▶ What you are asked to do
From the first line of the listing below to the line containing "تماس با نشریه", write out everything exactly. No pictures.

▶ Dataset content
......

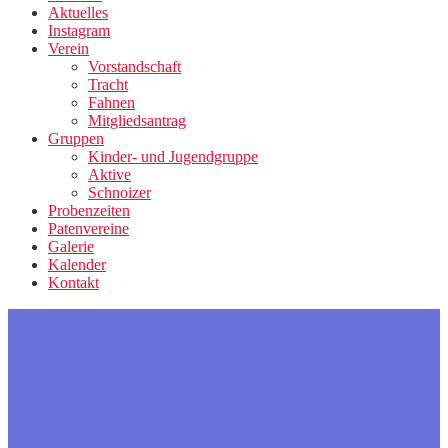
Aktuelles
Instagram
Verein
Vorstandschaft
Tracht
Fahnen
Mitgliedsantrag
Gruppen
Kinder- und Jugendgruppe
Aktive
Schnoizer
Probenzeiten
Patenvereine
Galerie
Kalender
Kontakt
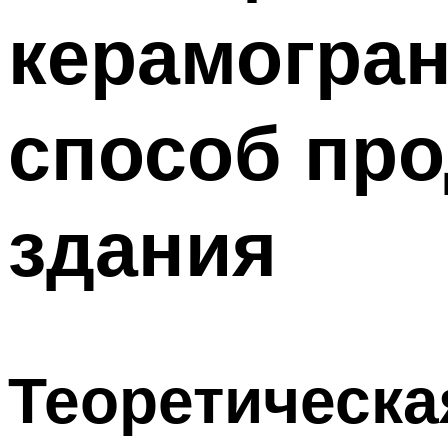
керамогра
способ пр
здания
Теоретическа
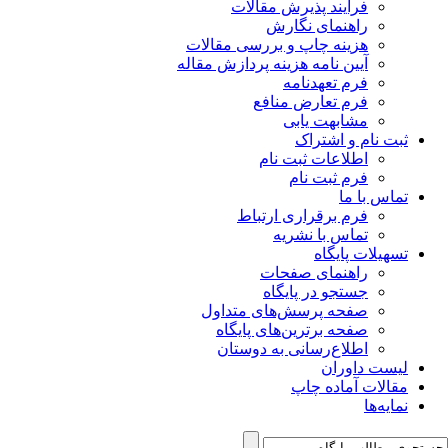
فرآیند پذیرش مقالات
راهنمای نگارش
هزینه چاپ و بررسی مقالات
آیین نامه هزینه پردازش مقاله
فرم تعهدنامه
فرم تعارض منافع
مشابهت یابی
ثبت نام و اشتراک
اطلاعات ثبت نام
فرم ثبت نام
تماس با ما
فرم برقراری ارتباط
تماس با نشریه
تسهیلات پایگاه
راهنمای صفحات
جستجو در پایگاه
صفحه پرسش‌های متداول
صفحه برترین‌های پایگاه
اطلاع‌رسانی به دوستان
لیست داوران
مقالات آماده چاپ
نمایه‌ها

......

▶ Answer section
Aktuelles
Instagram
Verein
Vorstandschaft
Tracht
Fahnen
Mitgliedsantrag
Gruppen
Kinder- und Jugendgruppe
Aktive
Schnoizer
Probenzeiten
Patenvereine
Galerie
Kalender
Kontakt
керамогра
способ пр
здания
Теоретическа
فرآیند پذیرش مقالات
راهنمای نگارش
هزینه چاپ و بررسی مقالات
آیین نامه هزینه پردازش مقاله
فرم تعهدنامه
فرم تعارض منافع
مشابهت یابی
ثبت نام و اشتراک
اطلاعات ثبت نام
فرم ثبت نام
تماس با ما
فرم برقراری ارتباط
تماس با نشریه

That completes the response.